Posted Sep 13 2008 1:31pm

Monarch butterfly

The butterflies are migrating! I have noticed the delicate orange wonders flit joyfully through my neighborhood from one purple butterfly bush to the next for about 2 weeks now. They float along the sidewalks, the Potomac, and through our backyards. Today I counted about 13 of them float by my office window. The butterfly migration marks the end of summer, but no one is quite sure just how they do it.

I remember the first time I noticed the migration. I was standing in the parking lot of an apartment complex I was living in and it seemed that several butterflies were traveling in the same general direction, one after another, like on a pathway. I immediately started to research what I witnessed to find an explanation.

It appears that monarch butterflies travel from Canada all the way to Mexico every year in order to winter in a warmer climate. The longest recorded distance for one tagged flutterby was about 2, 879 miles (4, 634 kilometers). Once they reach Mexico, they gather on cypress trees, one layer upon the next, creating an incubated space for the butterflies at the center. This is how some of them make it through the winter in order to reproduce the following year. A single butterfly of the Methuselah generation, a special generation of the Monarch that can live 7 to 8 months rather than the normal 5 to 6 weeks, will make the journey south for the winter to hibernate. When they make the return journey north in the spring, this generation will make it only so far before they lay eggs and die; the subsequent generations will continue north along the path to Canada, but it will take several generations of shorter lived butterflies to make it there. Pretty fascinating!

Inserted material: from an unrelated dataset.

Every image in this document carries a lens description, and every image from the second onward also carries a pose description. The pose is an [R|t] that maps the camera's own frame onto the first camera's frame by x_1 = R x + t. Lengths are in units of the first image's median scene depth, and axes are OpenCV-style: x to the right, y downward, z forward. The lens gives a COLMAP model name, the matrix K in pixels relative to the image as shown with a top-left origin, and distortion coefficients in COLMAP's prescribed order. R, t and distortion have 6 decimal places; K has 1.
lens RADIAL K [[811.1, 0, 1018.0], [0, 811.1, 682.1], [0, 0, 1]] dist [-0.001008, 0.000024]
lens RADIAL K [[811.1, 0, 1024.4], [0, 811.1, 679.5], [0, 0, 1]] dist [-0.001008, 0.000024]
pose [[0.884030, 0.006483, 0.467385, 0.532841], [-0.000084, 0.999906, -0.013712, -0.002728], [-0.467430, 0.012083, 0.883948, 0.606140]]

Pesticides, deforestation, and general human expansion threaten populations. This miraculous event is one that we are just barely aware of as we rush through our daily routines, but we can be more involved. You can volunteer/support groups that monitor and tag the butterflies; plant appropriate plants, such as milkweed, for them to eat, lay eggs on, or take refuge in; get your kids involved by creating an educational project around conservation and understanding what we know about these creatures; educate yourself; refrain from spraying your gardens and lawns with pesticides. Just as I was writing this piece, I counted 6 more butterflies pass by my window!